Hansy Better Barraza, a principal of Studio Luz Architects, Boston, teaches at the Rhode Island School of Design, where the faculty is equal parts men and women. By contrast, she says, “When I'm on the review panels at different universities, I tend to be the only woman, so that's where I see the disconnect.” It's a subtle message to women that men are in charge and will be the ones to comment on the value of their work.
Others have observed apparent inequities in mainstream firms. Angela Dean, AIA, LEED AP, who established Salt Lake City-based AMD Architecture in 1997, says she's seen female colleagues passed over for principal and others hired at lower salaries than men. “It's a real [trend], and I don't understand it,” she says. “It's prevalent even among employers I had respected and trusted.
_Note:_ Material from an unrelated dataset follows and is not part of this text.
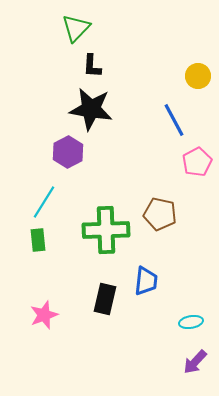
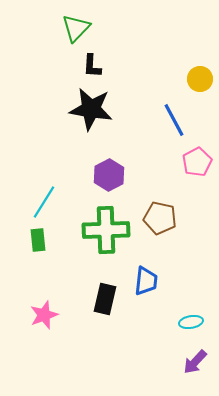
yellow circle: moved 2 px right, 3 px down
purple hexagon: moved 41 px right, 23 px down
brown pentagon: moved 4 px down
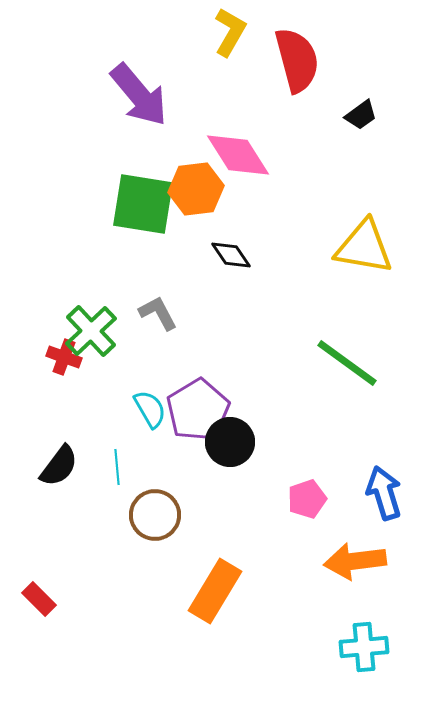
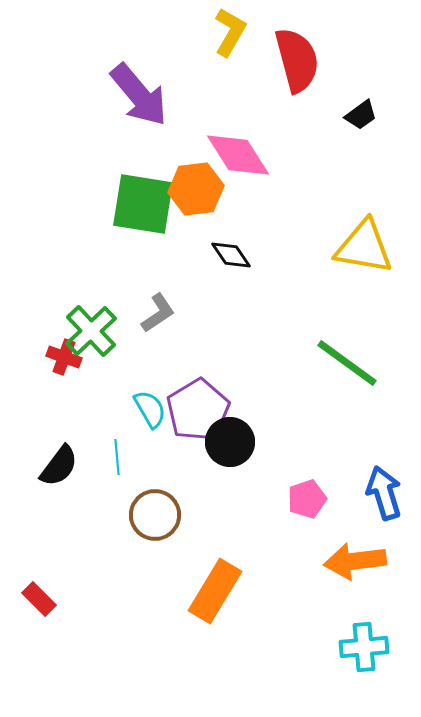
gray L-shape: rotated 84 degrees clockwise
cyan line: moved 10 px up
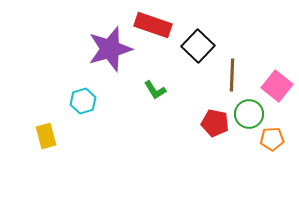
That's why I decided I'll do it my way.” Dean currently has three women on staff and says she's thrilled to be thriving in a conservative town. “It wasn't a deliberate decision to have just women,” she continues, “but it's a good fit for the sustainability we promote. For the men who have applied here, that hasn't been their driving force, and for the women it has.”
On the other hand, Michelle Kaufmann, AIA, design principal of Michelle Kaufmann Designs in Oakland, Calif., has never felt that being female made a difference one way or the other. Still, “I am grateful for the hard work of the women who paved the way,” she says.